__Exercise__
With the line containing "justify-content:space-between; padding:0 19px;" as the start and the line containing "font-size:13px; color:#8b8b8b; padding:12px" as the end, transcribe that span of the entries below exactly, including both.
****************************************
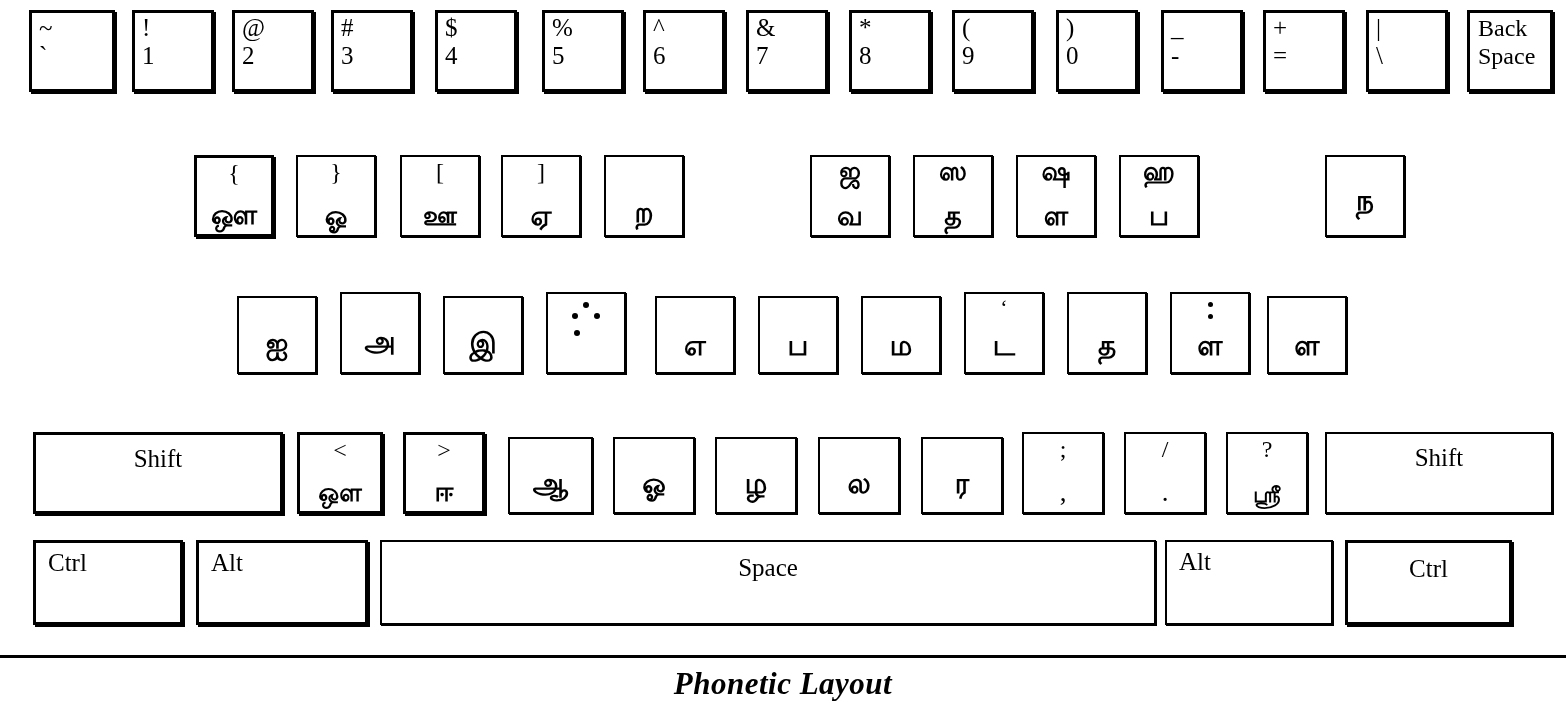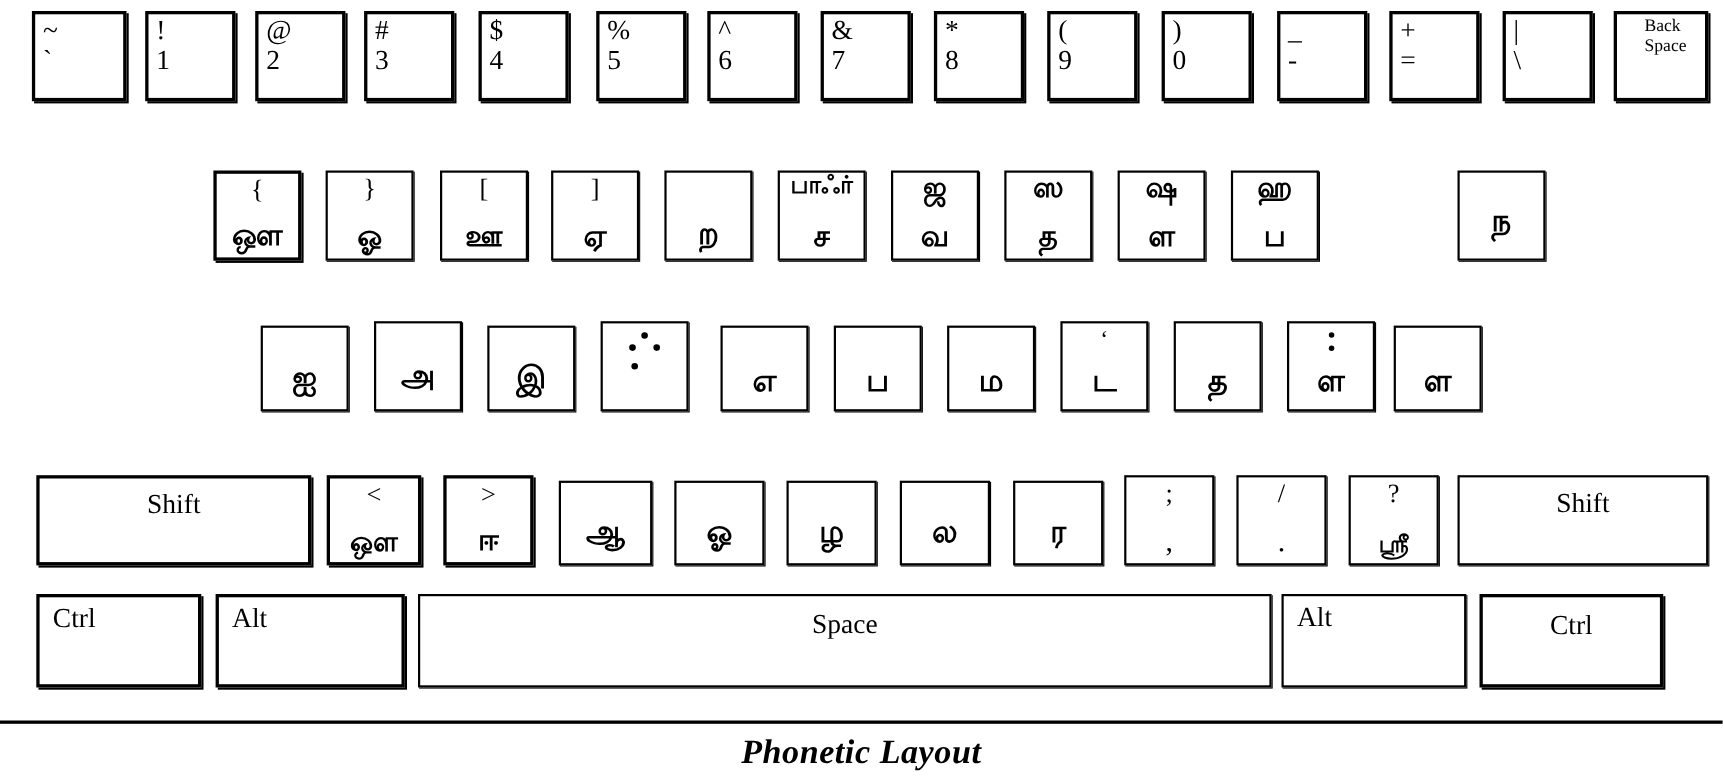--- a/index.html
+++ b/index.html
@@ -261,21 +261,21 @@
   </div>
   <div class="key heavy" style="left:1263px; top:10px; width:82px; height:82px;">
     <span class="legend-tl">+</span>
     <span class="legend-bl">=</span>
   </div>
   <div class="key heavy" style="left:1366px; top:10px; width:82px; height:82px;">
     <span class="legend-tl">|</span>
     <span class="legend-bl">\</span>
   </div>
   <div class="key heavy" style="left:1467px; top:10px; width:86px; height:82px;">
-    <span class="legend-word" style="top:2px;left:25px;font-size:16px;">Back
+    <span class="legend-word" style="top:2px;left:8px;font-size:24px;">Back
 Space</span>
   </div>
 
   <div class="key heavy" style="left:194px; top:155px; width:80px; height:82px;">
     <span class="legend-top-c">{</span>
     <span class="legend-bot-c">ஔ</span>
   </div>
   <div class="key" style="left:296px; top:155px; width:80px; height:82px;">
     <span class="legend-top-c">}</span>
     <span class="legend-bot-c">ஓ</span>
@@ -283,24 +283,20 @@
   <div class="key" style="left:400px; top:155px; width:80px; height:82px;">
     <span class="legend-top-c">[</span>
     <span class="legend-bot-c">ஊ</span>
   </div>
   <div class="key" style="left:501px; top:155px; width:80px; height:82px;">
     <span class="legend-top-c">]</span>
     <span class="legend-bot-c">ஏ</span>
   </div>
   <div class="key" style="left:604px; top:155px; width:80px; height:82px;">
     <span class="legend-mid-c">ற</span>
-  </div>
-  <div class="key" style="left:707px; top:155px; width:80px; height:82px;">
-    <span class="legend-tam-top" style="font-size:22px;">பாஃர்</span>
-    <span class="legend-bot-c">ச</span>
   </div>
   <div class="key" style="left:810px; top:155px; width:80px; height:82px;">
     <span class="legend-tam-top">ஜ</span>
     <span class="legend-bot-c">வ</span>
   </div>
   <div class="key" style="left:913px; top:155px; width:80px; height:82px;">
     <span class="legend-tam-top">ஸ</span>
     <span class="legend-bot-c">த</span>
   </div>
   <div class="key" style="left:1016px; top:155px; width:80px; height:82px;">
****************************************
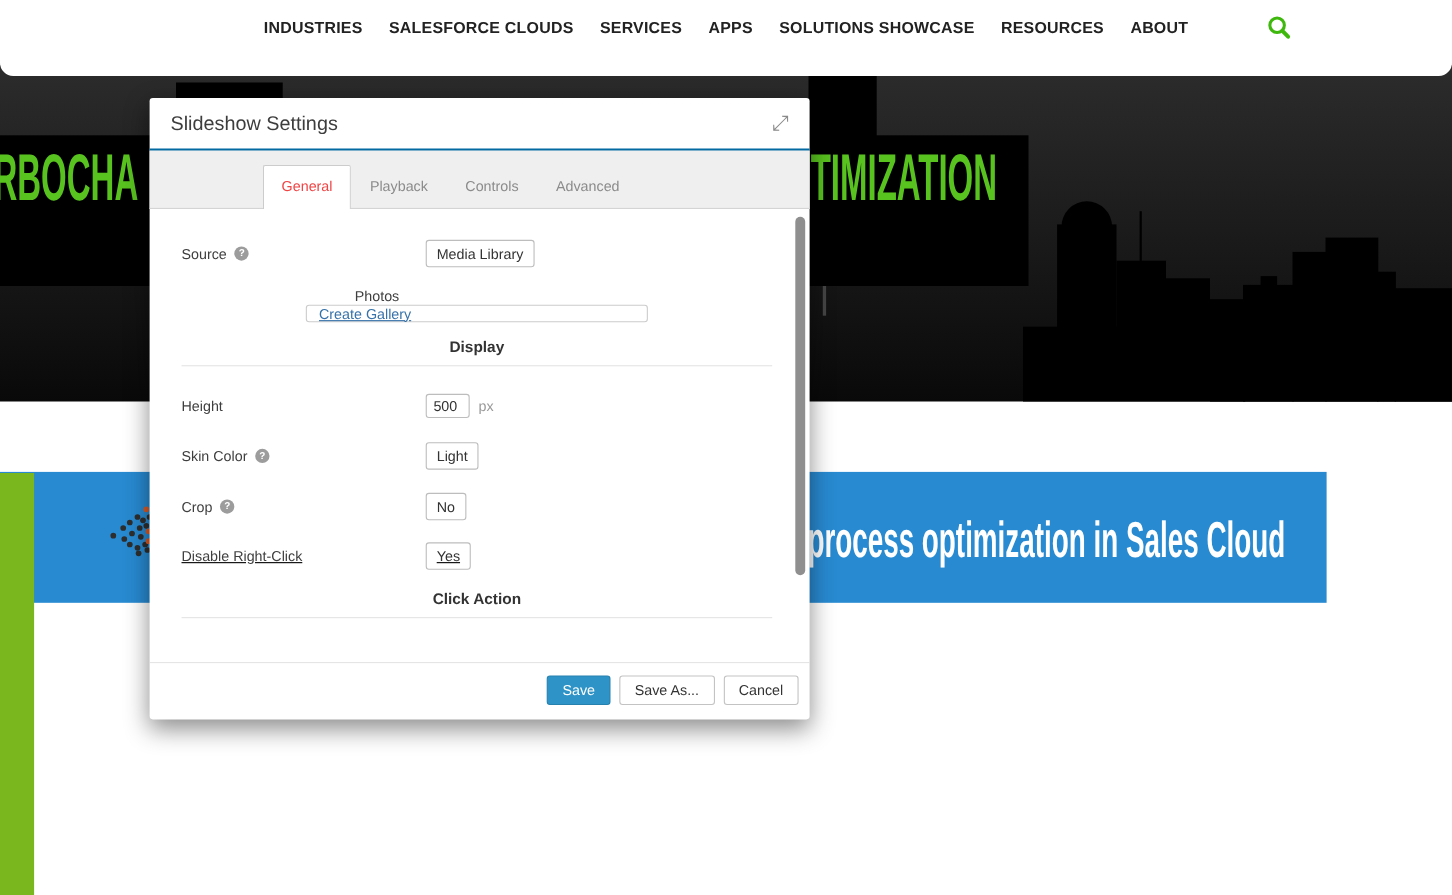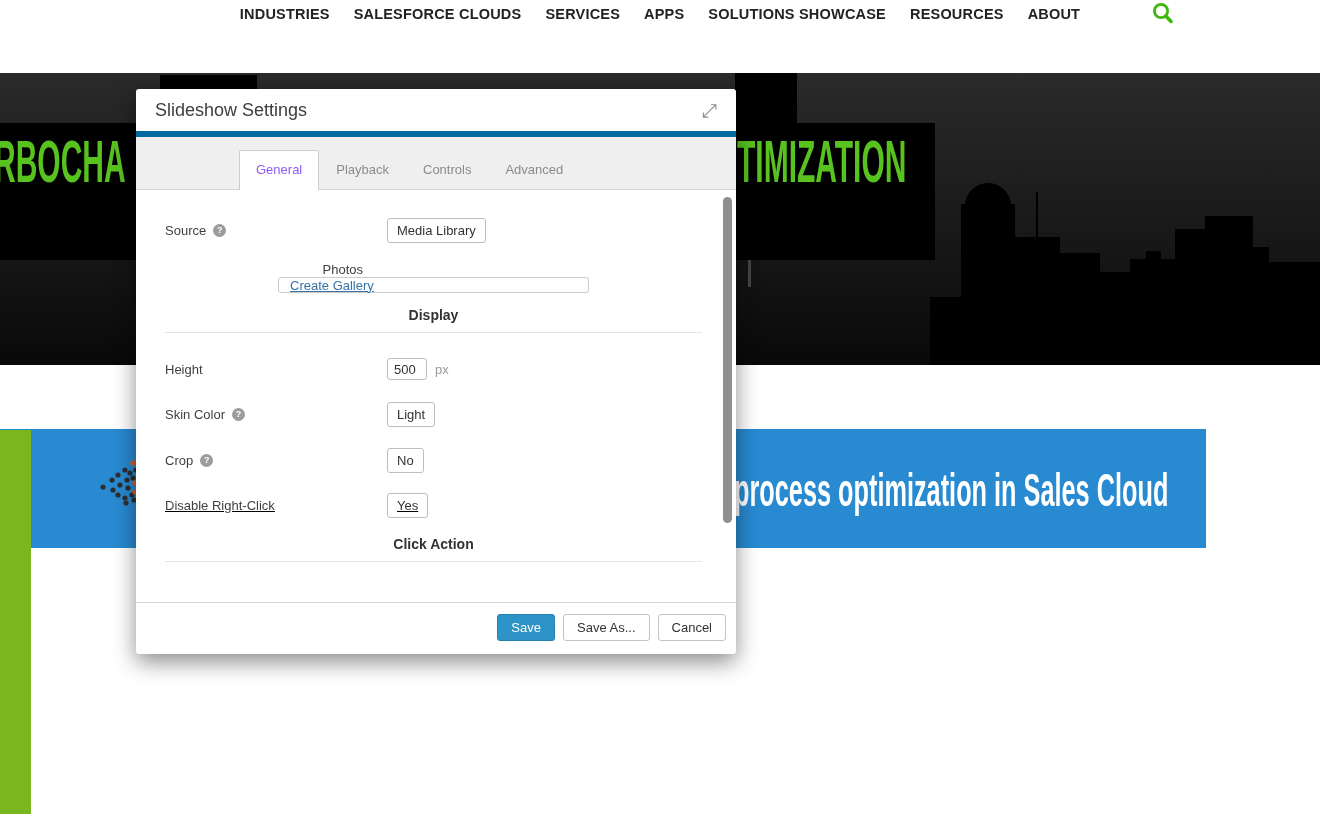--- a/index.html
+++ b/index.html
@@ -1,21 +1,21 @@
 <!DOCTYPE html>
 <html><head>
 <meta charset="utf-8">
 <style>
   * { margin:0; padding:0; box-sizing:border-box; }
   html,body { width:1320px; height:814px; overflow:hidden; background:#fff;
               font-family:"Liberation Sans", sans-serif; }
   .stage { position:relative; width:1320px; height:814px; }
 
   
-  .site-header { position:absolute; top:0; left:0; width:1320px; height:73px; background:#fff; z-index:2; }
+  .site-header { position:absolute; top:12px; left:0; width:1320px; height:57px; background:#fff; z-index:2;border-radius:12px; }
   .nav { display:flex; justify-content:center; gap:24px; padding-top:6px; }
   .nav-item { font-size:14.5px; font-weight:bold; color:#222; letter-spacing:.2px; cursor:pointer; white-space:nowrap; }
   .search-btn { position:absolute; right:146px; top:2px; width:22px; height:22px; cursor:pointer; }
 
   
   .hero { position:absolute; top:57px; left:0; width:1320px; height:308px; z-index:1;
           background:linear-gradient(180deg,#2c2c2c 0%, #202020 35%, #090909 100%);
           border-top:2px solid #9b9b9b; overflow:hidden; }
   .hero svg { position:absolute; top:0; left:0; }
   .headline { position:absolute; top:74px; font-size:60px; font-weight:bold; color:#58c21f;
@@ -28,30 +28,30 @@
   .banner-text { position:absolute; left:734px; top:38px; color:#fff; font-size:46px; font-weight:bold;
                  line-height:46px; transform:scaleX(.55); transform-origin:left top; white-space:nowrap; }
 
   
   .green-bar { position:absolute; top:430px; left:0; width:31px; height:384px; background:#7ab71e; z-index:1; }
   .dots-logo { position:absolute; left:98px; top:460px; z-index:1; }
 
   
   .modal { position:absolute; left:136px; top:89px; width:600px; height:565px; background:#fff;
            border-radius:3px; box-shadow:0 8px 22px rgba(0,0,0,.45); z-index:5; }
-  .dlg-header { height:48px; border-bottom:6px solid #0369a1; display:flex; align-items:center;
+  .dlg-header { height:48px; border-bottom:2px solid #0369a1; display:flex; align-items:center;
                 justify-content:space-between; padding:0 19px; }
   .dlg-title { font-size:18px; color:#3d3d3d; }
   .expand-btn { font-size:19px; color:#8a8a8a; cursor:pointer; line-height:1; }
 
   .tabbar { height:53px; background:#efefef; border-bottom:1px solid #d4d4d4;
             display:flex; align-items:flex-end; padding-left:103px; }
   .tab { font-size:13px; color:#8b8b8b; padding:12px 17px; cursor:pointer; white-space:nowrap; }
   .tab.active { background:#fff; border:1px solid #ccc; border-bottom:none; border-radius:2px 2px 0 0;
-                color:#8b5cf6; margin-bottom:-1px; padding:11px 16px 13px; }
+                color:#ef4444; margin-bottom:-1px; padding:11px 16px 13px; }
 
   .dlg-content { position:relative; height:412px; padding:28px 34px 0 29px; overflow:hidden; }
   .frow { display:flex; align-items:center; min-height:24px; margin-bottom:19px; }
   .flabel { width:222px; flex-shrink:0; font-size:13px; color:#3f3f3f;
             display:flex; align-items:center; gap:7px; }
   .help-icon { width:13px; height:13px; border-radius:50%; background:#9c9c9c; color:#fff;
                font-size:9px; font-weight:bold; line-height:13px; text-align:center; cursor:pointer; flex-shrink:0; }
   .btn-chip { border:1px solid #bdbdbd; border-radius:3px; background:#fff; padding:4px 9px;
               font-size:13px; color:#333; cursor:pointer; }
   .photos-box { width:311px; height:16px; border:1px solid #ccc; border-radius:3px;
****************************************
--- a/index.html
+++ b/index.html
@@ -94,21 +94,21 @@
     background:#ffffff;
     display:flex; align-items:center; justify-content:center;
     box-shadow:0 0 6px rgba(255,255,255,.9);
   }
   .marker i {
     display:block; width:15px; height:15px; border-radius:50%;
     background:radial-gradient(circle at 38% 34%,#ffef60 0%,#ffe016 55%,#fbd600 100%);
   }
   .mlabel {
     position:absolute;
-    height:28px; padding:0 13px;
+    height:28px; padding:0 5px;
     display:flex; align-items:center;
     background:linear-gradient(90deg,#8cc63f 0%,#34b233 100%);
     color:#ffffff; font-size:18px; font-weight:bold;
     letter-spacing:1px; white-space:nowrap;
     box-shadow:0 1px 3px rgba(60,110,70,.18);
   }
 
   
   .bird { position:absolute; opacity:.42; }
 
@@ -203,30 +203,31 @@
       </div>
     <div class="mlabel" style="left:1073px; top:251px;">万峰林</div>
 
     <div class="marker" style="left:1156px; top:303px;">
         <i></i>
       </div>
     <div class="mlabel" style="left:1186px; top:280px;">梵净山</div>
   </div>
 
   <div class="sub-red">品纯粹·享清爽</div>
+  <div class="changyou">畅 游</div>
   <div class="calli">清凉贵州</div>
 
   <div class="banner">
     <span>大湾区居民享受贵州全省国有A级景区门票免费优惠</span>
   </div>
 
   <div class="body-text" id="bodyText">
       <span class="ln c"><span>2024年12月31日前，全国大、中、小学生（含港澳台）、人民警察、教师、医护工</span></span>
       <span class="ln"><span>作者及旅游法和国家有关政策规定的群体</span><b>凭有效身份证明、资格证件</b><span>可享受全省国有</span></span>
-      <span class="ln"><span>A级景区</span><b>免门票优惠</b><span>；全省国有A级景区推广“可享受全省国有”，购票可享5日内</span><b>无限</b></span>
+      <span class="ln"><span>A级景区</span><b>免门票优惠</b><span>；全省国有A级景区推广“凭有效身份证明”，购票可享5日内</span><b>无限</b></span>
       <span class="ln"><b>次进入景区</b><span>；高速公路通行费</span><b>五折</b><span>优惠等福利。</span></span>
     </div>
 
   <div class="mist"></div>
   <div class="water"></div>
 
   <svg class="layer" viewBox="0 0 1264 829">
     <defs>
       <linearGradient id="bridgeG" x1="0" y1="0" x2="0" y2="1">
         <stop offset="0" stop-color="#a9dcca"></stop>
****************************************
__Result__
                 justify-content:space-between; padding:0 19px; }
   .dlg-title { font-size:18px; color:#3d3d3d; }
   .expand-btn { font-size:19px; color:#8a8a8a; cursor:pointer; line-height:1; }
 
   .tabbar { height:53px; background:#efefef; border-bottom:1px solid #d4d4d4;
             display:flex; align-items:flex-end; padding-left:103px; }
   .tab { font-size:13px; color:#8b8b8b; padding:12px 17px; cursor:pointer; white-space:nowrap; }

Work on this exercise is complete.